I have decided once again to participate in my own life. I love adventure in real time, whether that's chasing llamas or stacking hay, taking a road trip to a commune in NM, or learning how to spin alpaca wool. Tomorrow we could make soap or grow some vegetables. How about if we teach our neighbors that it is okay to turn off that TV and begin to live. Let's share our knowledge and create community. I find watching my chickens chase tomatoes around is kind of like football, and a lot more entertaining and sustainable in the long run. Best of all, it leaves my mind open to the miracle of life and lets my muse ponder the next creative moment, something I could never get from the TV.

So, yeah, I think I'll cancel my Netflix membership. I have so many important things to do and so little time. You can't save the world sitting on your ass in front of the TV, can you? In fact, you can't even live, really live your life if you don't turn off the television set. Let's not even think about the desensitization of human emotions and empathy by the endless violence we watch every day. And yes, it does make our children more violent. Is it okay to watch murder in any form? If you don't want the negative, don't participate. Stop watching the news. Stop playing violent video games.What messages are we as a culture sending to our children? Whoever has the biggest gun is the bigger man (or woman)? Or is it the biggest television set? Or maybe the biggest SUV? Or perhaps the biggest house that wastes the most energy? My BMW is better than yours.  And I don't have to recycle. It isn't my problem. Let me watch my TV.

There will not be change in our world unless we make it so. The things we watch as entertainment...is that the reality we'd like to partake in, or do we want something better for ourselves, our children and our world? Once again, our choices hold so much weight. With every decision, we shape the world we live in. Turn off the TV and think for yourself for a change. Let the cobwebs clear and get active in your own life. There is no Utopia in a 45" wide screen, HD TV. It isn't real. It doesn't matter.

Kill the television. Pick it up and toss it out into the yard and feel some gratification as it explodes on the cement sidewalk. No more mindless moments for me. I can think for myself and I have my own life to live. I can find so much entertainment in the day to day...the llama wrestling, chicken football, goat keep away from the food dish game. I can paint and sculpt, write and take a walk, laugh with my kids, talk to a friend, plan a garden, read a book, clean the house, compose a poem, pet my dog and make an incredible dinner out of homegrown foods. I can watch as my efforts heal the little space of Earth I call home. There is so much more to life, in fact everything is more interesting without the TV.

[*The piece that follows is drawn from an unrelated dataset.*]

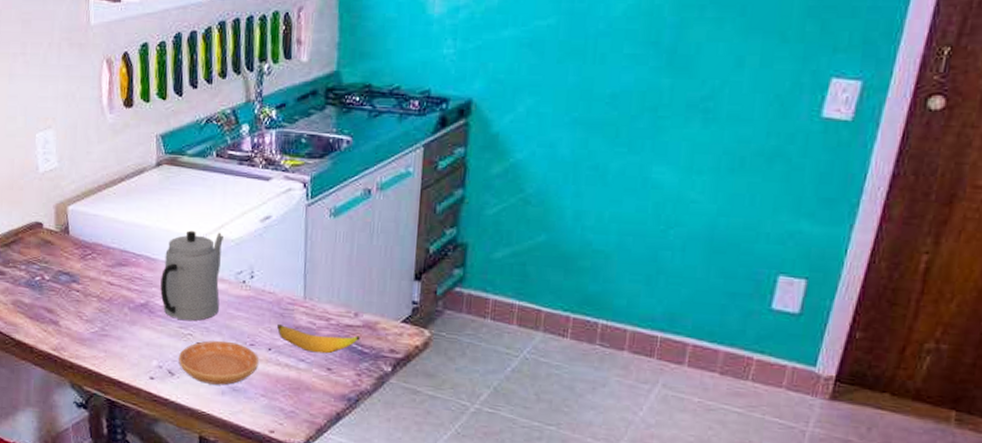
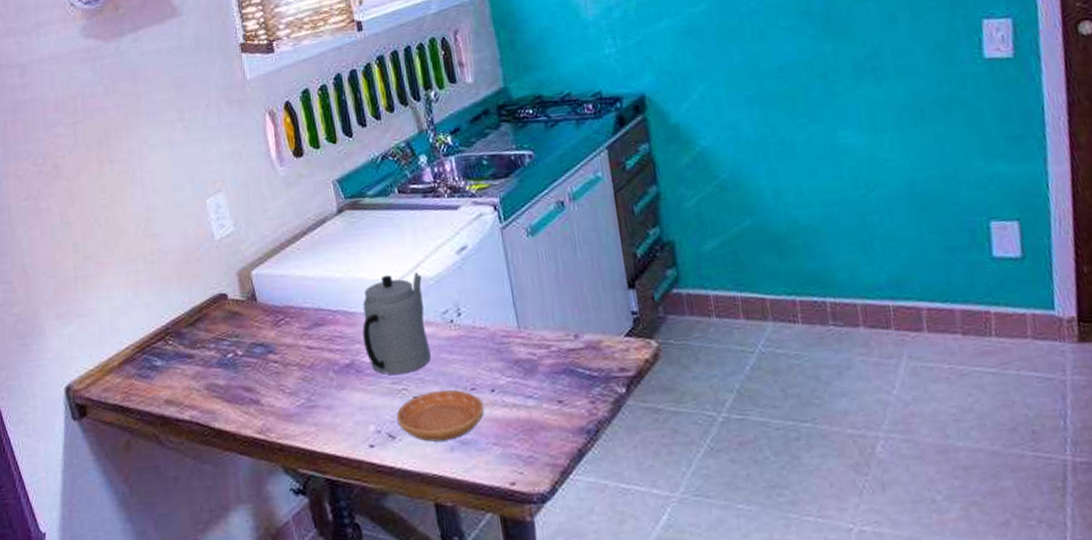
banana: present [277,323,360,354] -> none [496,359,586,386]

Climb out of the box and live a little. It feels good to give back to the planet. Try it. What can you do today to save the world? Turn off your TV and you just might have some time. We all just might have enough time to save our civilization.

1 comment:

  1. Great post regarding tv. Going into my eight month without it.The first month or two were strange as the head cleared,a unease settled in as with any withdrawl. Now that I have broken free of the brain drainer I will avoid it Even free it comes with too high a price.